[Dataset records]
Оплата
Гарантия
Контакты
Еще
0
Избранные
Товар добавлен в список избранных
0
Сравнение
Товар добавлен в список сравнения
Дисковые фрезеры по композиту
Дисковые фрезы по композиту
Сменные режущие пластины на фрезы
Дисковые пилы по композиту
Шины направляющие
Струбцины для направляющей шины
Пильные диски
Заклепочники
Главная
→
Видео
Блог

---

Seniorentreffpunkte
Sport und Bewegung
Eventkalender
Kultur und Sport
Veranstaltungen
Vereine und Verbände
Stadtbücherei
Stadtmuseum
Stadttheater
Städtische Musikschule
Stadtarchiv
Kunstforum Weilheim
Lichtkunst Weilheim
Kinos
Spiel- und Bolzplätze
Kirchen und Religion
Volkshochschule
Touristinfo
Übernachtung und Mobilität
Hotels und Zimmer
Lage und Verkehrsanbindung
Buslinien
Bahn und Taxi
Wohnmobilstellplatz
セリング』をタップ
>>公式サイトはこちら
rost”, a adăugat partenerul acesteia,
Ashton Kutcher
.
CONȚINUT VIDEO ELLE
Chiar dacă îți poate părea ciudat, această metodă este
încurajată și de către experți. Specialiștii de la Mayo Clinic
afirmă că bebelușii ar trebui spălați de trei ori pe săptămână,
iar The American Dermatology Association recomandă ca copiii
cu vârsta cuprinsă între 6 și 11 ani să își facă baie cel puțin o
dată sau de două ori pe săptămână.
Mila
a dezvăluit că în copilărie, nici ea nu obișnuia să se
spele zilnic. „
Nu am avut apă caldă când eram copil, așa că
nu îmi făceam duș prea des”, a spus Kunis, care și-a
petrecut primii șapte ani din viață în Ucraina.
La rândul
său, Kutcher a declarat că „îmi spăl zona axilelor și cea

--

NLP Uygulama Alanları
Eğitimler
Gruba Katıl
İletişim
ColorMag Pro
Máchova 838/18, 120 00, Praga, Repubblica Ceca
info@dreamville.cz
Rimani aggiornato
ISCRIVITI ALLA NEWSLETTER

# Written task
Reproduce the lines from the one containing "Seniorentreffpunkte" through the one containing "Chiar dacă îți", character for character.

# Task result
Seniorentreffpunkte
Sport und Bewegung
Eventkalender
Kultur und Sport
Veranstaltungen
Vereine und Verbände
Stadtbücherei
Stadtmuseum
Stadttheater
Städtische Musikschule
Stadtarchiv
Kunstforum Weilheim
Lichtkunst Weilheim
Kinos
Spiel- und Bolzplätze
Kirchen und Religion
Volkshochschule
Touristinfo
Übernachtung und Mobilität
Hotels und Zimmer
Lage und Verkehrsanbindung
Buslinien
Bahn und Taxi
Wohnmobilstellplatz
セリング』をタップ
>>公式サイトはこちら
rost”, a adăugat partenerul acesteia,
Ashton Kutcher
.
CONȚINUT VIDEO ELLE
Chiar dacă îți poate părea ciudat, această metodă este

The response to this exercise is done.